In her autobiography Whatever Happened to Peggy Sue? ©2008, Peggy Sue Gerron– the inspiration for the Buddy Holly song “Peggy Sue“– writes of the reverse-discrimination The Crickets endured during their first tour in 1957:
Jerry had told me about some of the problems the four Crickets had encountered on the tour. There was no set show. Acts came and went depending on their availability and the location. On this particular leg of the tour, The Crickets was the only white band riding the bus, which meant that Jerry, Buddy, Joe B., and Niki Sullivan had to become part of the black entertainers’ world.

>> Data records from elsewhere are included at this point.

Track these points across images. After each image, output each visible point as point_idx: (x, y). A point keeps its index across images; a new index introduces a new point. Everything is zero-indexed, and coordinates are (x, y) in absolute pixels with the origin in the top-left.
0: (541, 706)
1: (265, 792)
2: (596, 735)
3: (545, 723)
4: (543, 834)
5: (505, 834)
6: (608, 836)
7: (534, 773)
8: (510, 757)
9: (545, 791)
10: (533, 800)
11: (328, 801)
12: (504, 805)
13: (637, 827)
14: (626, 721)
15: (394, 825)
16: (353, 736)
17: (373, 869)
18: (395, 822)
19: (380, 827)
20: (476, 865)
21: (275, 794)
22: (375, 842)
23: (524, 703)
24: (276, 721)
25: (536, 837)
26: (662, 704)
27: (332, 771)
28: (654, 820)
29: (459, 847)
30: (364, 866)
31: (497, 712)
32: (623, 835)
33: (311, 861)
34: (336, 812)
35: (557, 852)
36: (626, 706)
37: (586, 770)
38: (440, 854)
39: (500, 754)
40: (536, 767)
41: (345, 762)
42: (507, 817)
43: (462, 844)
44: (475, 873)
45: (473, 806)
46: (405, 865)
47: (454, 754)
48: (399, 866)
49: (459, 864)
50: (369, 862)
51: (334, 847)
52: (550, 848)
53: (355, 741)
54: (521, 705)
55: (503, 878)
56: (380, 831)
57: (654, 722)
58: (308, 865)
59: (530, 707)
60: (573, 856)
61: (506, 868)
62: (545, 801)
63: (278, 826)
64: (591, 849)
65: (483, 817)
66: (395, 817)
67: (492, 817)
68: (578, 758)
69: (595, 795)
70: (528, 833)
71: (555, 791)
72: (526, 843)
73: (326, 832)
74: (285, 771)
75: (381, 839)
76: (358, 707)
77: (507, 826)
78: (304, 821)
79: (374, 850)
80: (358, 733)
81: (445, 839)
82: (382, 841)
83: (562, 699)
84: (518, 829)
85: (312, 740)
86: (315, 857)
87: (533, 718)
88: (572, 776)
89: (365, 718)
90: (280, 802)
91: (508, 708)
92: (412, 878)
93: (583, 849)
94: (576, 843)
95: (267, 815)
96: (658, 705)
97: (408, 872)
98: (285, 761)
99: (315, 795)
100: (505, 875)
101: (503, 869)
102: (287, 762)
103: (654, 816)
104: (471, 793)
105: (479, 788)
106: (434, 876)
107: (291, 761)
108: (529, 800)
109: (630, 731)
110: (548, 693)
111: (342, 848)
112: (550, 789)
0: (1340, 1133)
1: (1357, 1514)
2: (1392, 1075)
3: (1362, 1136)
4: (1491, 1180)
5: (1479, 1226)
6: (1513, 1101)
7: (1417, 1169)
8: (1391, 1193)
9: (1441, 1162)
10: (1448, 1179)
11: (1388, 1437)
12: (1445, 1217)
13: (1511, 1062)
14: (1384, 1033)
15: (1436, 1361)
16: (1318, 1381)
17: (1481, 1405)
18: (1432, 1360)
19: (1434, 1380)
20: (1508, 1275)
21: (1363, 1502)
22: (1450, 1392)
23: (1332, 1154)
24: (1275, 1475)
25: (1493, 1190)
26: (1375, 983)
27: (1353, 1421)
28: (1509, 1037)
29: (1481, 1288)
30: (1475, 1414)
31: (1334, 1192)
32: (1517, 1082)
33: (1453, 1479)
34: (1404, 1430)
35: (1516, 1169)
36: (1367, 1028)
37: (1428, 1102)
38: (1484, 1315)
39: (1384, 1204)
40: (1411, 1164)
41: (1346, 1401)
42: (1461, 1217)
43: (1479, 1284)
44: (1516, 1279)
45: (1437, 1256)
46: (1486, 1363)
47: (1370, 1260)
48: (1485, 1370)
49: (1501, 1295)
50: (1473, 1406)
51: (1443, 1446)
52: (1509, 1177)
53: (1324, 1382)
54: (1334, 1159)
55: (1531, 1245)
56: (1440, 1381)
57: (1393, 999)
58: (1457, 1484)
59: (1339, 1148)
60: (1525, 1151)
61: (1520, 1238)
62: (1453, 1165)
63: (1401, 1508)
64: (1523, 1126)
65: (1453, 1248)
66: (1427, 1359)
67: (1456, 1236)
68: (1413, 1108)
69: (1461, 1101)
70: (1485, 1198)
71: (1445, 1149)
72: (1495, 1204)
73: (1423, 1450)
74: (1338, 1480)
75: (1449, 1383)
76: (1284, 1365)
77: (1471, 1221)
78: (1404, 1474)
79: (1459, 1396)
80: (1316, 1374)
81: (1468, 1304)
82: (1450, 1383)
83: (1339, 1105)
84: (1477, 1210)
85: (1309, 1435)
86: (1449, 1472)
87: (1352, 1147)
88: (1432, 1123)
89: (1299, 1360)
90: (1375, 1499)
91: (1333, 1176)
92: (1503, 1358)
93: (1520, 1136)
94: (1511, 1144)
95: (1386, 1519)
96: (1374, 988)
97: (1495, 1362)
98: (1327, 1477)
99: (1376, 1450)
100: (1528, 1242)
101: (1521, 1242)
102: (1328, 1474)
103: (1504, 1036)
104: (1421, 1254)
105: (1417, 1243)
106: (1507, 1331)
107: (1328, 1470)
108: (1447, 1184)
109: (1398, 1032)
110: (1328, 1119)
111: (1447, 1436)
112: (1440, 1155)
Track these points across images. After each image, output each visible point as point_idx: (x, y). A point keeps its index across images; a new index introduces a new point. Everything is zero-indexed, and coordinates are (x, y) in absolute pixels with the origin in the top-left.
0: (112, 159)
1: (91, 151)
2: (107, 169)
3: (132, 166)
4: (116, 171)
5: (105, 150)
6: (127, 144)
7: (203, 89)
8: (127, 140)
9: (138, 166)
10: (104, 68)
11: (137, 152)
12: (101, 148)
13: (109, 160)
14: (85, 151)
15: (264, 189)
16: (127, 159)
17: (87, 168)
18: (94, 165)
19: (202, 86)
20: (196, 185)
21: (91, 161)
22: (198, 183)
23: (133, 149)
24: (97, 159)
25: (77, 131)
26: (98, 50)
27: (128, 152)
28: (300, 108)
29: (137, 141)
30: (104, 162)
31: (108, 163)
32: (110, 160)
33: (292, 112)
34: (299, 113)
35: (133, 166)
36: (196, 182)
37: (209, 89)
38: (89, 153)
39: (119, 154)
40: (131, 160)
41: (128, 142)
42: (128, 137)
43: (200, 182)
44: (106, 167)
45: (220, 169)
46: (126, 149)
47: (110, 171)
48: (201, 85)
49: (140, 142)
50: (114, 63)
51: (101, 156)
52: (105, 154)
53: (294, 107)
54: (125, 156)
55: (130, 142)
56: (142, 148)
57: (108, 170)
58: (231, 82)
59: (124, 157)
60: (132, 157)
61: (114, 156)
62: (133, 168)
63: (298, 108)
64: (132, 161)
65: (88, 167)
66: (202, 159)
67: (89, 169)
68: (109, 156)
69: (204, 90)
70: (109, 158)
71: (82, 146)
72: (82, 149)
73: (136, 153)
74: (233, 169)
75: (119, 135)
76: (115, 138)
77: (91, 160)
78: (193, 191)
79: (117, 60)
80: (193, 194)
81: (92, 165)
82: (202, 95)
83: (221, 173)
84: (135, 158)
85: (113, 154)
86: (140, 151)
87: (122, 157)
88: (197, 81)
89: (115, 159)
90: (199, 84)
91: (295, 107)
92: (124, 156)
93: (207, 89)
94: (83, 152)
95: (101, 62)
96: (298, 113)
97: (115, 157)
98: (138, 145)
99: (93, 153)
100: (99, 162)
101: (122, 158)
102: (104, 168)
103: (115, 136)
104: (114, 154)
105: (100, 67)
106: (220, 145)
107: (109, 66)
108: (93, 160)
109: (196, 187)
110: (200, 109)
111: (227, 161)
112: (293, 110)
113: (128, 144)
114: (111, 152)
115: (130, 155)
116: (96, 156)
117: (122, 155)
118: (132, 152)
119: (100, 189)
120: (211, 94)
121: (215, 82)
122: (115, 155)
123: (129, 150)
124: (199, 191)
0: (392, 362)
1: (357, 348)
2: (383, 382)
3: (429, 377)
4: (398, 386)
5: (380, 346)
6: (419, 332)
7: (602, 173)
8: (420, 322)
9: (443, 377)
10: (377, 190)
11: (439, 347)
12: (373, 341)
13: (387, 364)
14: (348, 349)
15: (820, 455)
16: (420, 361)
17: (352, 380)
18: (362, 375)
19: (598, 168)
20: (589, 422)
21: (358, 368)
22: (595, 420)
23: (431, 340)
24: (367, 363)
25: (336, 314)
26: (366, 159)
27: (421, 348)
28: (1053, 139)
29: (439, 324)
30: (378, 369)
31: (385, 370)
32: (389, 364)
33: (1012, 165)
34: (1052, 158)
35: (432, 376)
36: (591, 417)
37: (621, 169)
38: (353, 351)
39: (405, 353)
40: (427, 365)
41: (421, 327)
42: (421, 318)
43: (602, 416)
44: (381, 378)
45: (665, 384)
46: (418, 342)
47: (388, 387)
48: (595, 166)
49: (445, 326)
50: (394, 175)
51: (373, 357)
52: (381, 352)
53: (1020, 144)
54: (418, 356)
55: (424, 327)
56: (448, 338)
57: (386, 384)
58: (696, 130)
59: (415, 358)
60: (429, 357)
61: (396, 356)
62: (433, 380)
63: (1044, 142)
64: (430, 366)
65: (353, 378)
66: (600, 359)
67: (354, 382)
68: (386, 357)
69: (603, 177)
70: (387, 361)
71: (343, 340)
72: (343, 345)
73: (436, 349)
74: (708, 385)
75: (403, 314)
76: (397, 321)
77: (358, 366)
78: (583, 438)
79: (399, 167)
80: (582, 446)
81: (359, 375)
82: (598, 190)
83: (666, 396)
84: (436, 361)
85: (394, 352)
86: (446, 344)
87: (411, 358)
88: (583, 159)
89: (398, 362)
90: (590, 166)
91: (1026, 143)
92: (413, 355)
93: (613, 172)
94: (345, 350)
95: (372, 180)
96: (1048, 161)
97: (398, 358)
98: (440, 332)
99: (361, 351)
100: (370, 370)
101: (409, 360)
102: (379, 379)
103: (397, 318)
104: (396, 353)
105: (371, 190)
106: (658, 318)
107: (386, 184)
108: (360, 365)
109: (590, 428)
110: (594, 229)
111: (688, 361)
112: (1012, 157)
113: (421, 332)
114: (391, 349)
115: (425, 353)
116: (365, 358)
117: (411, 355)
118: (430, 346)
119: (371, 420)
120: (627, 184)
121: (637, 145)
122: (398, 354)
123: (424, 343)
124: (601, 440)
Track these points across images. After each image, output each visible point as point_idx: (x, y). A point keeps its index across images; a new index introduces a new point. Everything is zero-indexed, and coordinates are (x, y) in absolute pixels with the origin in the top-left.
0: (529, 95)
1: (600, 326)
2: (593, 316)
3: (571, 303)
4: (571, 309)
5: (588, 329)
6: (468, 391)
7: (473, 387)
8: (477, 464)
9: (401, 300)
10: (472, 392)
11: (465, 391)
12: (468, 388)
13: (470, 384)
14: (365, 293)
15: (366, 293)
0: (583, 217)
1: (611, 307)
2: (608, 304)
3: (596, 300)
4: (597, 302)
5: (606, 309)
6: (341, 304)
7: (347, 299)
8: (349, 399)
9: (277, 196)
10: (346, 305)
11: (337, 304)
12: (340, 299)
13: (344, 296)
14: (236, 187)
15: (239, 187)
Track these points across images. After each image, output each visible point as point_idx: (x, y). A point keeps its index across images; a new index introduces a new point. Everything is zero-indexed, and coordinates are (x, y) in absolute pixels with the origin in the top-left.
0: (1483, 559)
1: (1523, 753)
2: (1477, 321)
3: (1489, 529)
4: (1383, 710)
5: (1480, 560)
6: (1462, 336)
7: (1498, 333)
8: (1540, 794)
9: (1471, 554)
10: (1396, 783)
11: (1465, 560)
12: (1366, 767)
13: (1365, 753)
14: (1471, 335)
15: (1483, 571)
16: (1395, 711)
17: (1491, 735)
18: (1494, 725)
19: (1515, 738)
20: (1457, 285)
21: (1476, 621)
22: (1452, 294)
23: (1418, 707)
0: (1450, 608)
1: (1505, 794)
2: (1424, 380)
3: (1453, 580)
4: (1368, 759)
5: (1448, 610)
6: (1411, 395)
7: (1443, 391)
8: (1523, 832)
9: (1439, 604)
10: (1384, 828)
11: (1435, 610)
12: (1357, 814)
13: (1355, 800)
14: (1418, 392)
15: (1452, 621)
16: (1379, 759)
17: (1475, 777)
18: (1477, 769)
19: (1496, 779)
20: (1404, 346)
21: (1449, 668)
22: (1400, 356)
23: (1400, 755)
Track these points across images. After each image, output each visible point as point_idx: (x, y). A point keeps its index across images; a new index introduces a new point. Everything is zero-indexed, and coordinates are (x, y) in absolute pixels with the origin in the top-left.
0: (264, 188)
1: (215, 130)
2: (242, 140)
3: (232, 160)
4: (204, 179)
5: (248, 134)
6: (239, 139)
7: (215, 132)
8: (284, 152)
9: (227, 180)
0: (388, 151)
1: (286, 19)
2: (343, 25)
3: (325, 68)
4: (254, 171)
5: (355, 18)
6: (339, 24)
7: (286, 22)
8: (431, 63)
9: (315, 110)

A busload of blacks couldn’t stop in a white neighborhood to eat at a white restaurant or stay at a white hotel, and the black part of town hadn’t treated the white Crickets much better. Restaurants had refused to seat them, and hotels had refused to allow them to spend the night. If they could, they’d catch a ride to the white side of town, but if they couldn’t, they had to sleep on the bus and rely on their fellow musicians to bring them food. Sometimes, the black headliners had pretended The Crickets were their white valets just to get them into a hotel.
They were touring with acts like Fats Domino and Chuck Berry, so I imagine the learning experience of being with those two greats more than compensated for the inconveniences of their life on the road.
I’d love to know what Domino and Berry thought of the situation. Did they enjoy seeing the tables turned? Or did it just hurt in a new way?